### Records to process
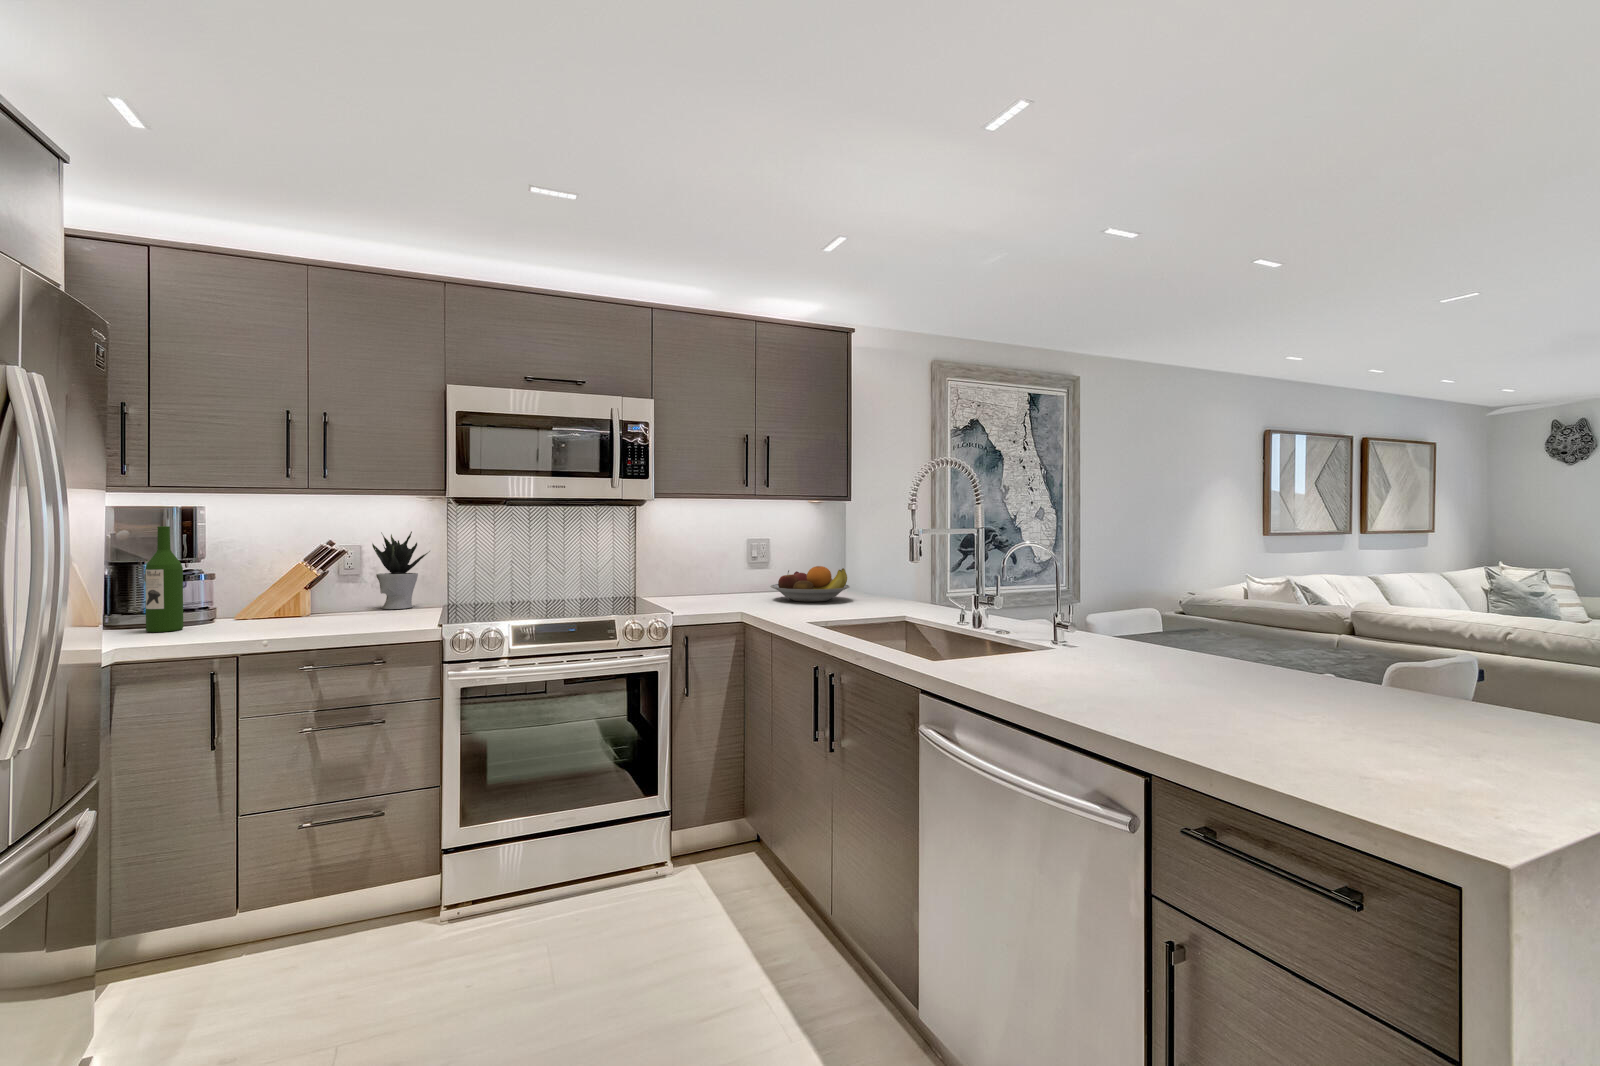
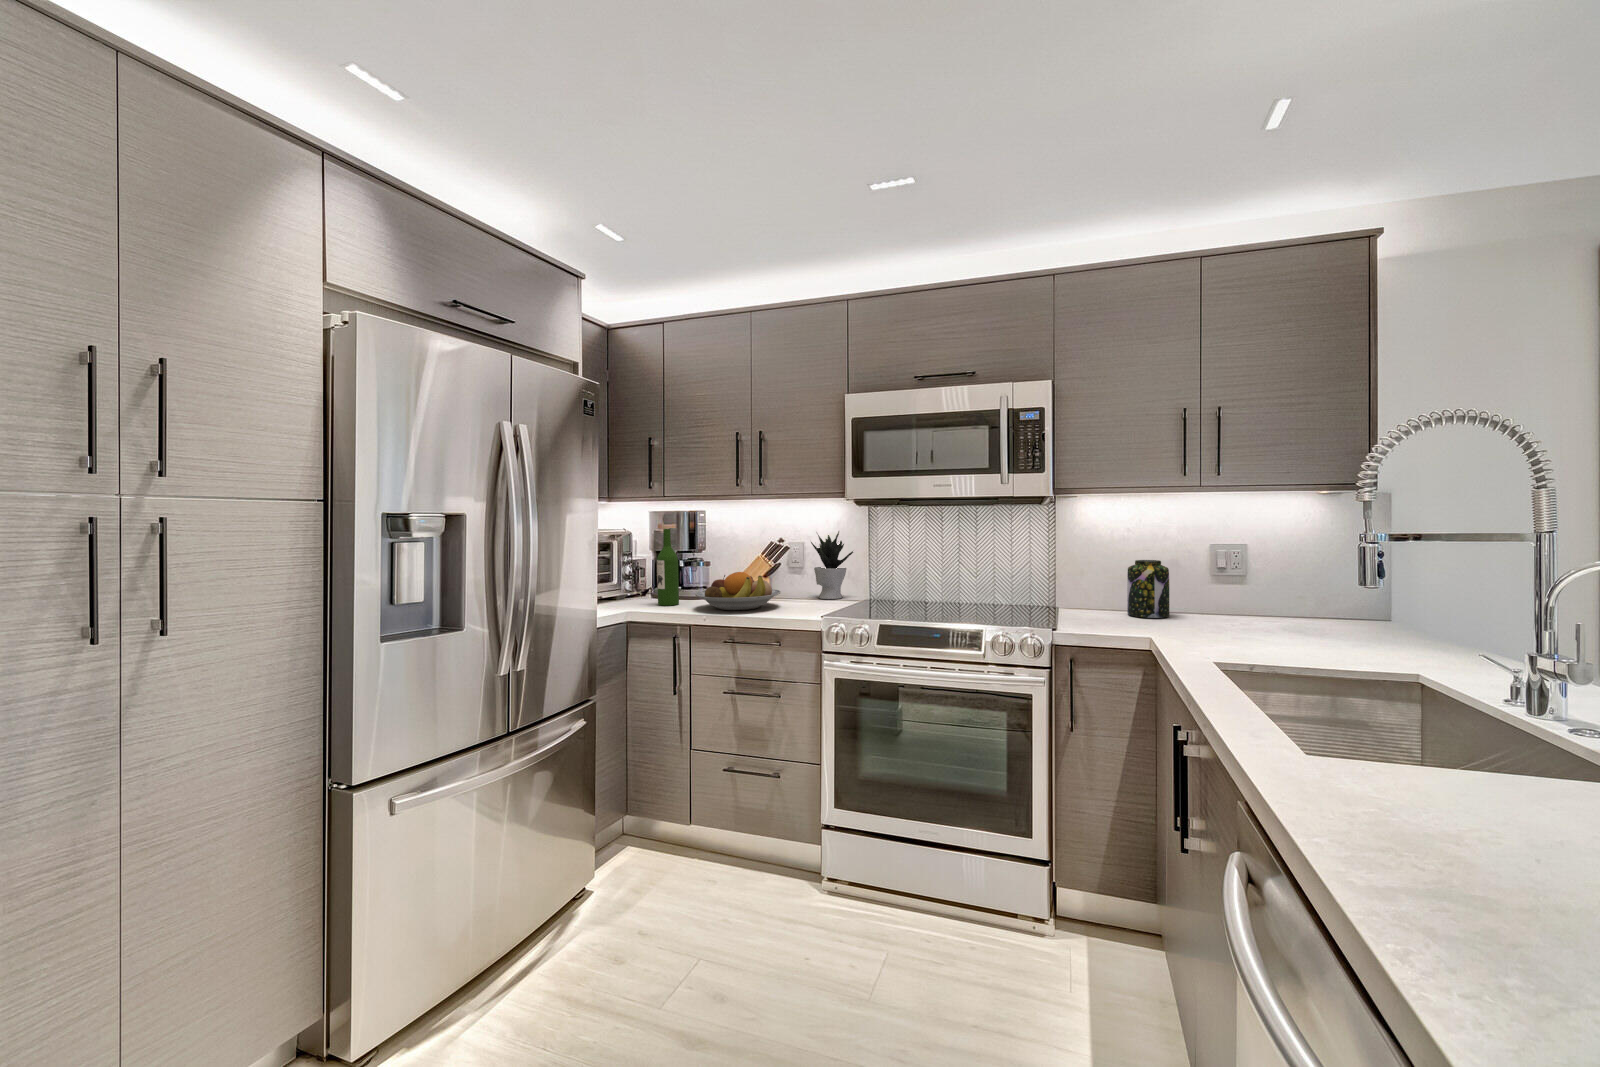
jar: none [703,556,733,601] -> present [1127,560,1170,618]
fruit bowl: present [771,566,850,602] -> present [695,572,781,610]

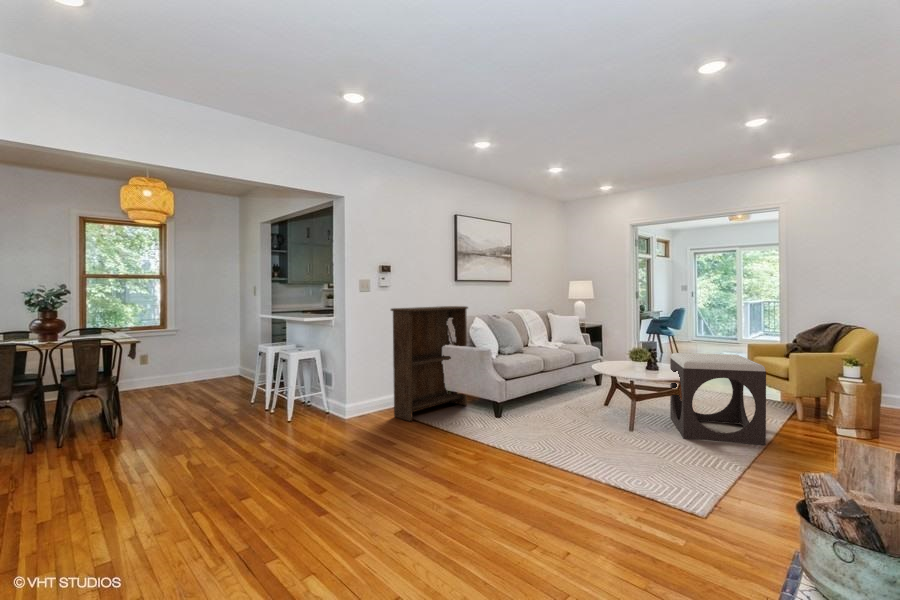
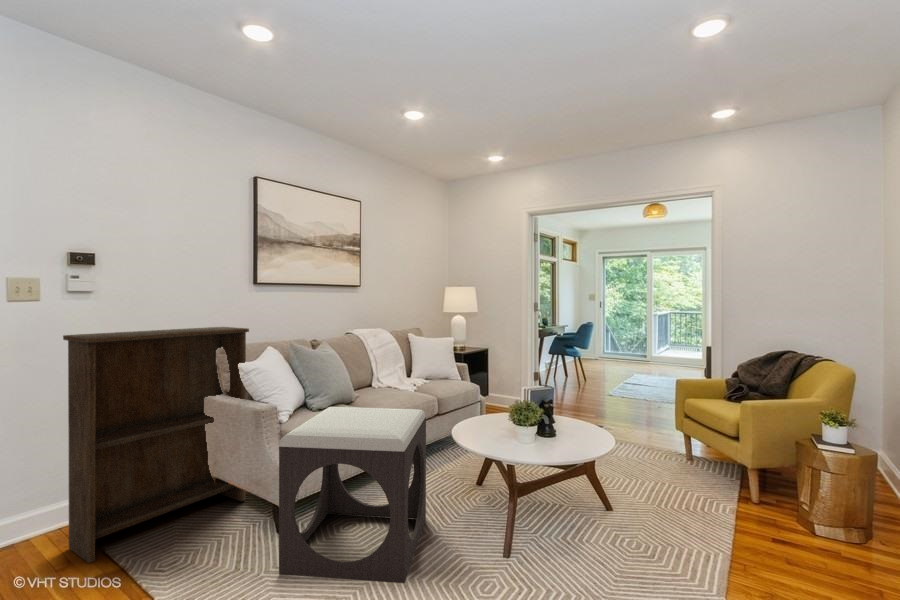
footstool: present [670,353,766,445] -> present [279,407,426,583]

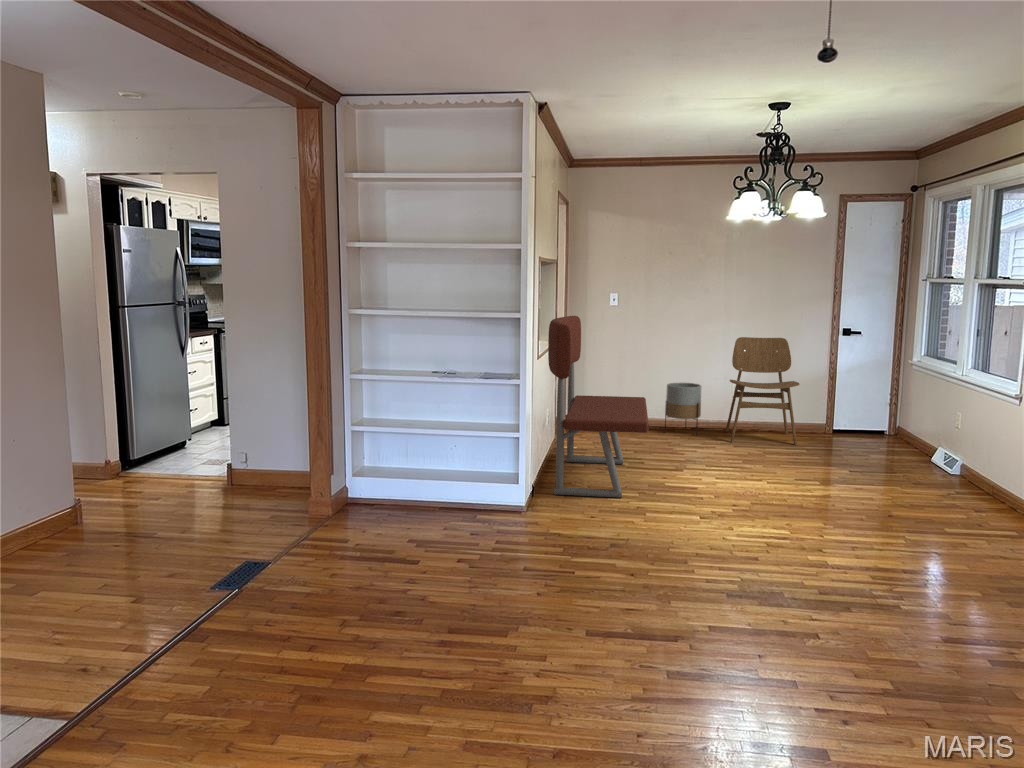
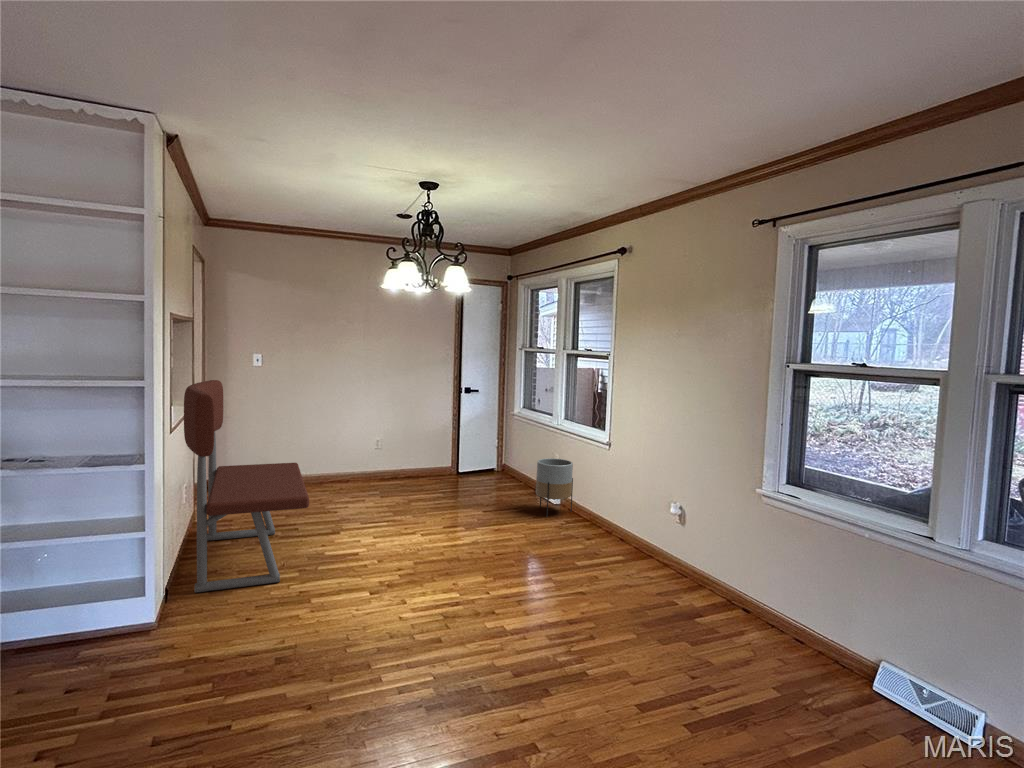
dining chair: present [726,337,800,445] -> none [369,396,433,493]
planter: present [665,383,702,435] -> present [536,458,573,517]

### Problem to work on
Print exactly the lines above, starting at the line that contains "dining chair: present" and ending with the last line of the records, both included.

### Problem solution
dining chair: present [726,337,800,445] -> none [369,396,433,493]
planter: present [665,383,702,435] -> present [536,458,573,517]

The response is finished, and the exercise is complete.